GOAL OF THE EXERCISE ::
In the rows that follow, set down the stretch from the line containing "Other Canadian News" through the line containing "of wireless earbuds, you’ve", reproducing each line unchanged. Copy nothing outside that stretch.

EXTRACTED INFORMATION ::
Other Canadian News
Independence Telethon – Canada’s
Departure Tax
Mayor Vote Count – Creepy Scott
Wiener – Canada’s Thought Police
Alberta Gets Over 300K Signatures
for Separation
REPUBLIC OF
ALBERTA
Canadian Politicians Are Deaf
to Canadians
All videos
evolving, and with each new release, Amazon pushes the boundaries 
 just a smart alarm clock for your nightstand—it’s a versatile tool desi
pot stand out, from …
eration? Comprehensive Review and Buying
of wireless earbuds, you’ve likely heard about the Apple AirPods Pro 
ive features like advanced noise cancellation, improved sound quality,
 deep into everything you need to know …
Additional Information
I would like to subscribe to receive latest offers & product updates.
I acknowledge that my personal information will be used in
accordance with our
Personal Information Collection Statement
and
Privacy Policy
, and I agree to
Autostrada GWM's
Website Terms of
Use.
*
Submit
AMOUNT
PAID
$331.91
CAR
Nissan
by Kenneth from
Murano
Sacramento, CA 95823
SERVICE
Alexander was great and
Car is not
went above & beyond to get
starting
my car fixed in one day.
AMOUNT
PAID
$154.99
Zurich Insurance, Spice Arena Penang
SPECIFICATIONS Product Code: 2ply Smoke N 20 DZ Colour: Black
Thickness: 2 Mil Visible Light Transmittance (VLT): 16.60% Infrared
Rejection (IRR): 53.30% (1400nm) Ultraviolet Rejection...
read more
* * *
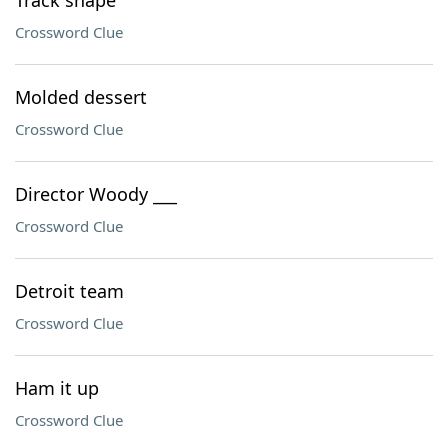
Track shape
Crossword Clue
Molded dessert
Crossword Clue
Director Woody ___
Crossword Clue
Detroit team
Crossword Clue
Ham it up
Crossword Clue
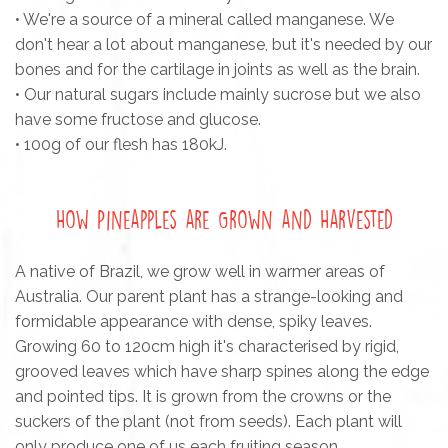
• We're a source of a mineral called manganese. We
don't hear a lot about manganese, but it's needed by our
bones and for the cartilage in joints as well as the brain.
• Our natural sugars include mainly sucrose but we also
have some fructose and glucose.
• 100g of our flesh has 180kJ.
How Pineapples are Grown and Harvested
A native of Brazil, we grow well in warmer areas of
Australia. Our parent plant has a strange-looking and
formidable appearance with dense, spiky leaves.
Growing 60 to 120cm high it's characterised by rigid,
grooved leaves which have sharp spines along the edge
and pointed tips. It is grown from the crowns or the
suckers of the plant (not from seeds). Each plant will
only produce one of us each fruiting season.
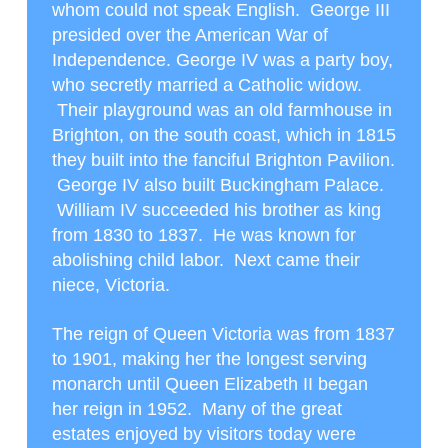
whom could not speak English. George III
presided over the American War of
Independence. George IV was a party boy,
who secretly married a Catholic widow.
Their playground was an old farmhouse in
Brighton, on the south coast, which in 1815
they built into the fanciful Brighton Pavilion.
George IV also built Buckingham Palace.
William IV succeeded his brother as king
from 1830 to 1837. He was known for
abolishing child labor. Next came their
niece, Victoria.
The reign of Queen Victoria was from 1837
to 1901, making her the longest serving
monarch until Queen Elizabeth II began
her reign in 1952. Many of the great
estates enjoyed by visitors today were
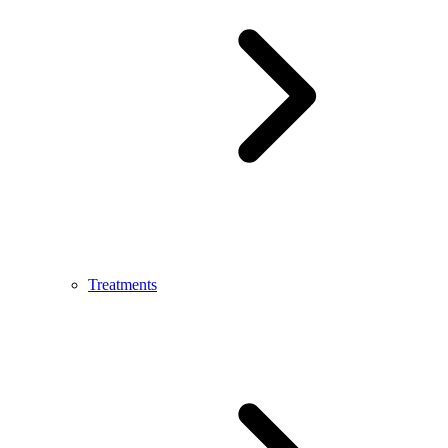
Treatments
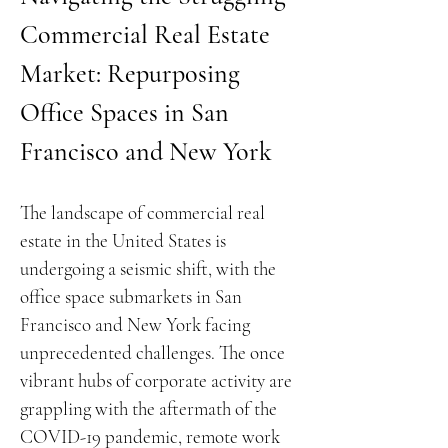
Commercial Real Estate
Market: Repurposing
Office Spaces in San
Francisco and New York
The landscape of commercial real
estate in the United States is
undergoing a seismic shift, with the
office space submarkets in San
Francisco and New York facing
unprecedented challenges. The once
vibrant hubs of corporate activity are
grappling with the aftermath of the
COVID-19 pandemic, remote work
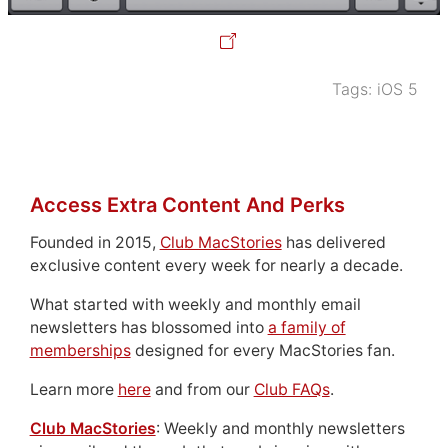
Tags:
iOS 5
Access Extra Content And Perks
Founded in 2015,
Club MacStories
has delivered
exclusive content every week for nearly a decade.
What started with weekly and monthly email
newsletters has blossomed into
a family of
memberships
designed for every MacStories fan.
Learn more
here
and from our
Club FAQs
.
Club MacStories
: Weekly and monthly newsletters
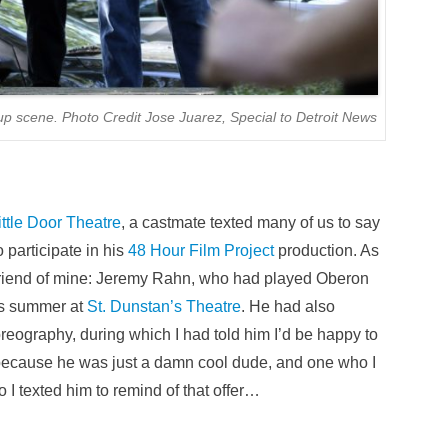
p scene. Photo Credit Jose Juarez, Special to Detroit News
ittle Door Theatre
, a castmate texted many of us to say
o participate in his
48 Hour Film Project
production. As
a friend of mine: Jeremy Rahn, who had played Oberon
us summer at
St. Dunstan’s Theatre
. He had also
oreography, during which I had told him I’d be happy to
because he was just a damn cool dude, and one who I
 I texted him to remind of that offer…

RESPONSE FOR THIS EXERCISE ::
Other Canadian News
Independence Telethon – Canada’s
Departure Tax
Mayor Vote Count – Creepy Scott
Wiener – Canada’s Thought Police
Alberta Gets Over 300K Signatures
for Separation
REPUBLIC OF
ALBERTA
Canadian Politicians Are Deaf
to Canadians
All videos
evolving, and with each new release, Amazon pushes the boundaries 
 just a smart alarm clock for your nightstand—it’s a versatile tool desi
pot stand out, from …
eration? Comprehensive Review and Buying
of wireless earbuds, you’ve likely heard about the Apple AirPods Pro 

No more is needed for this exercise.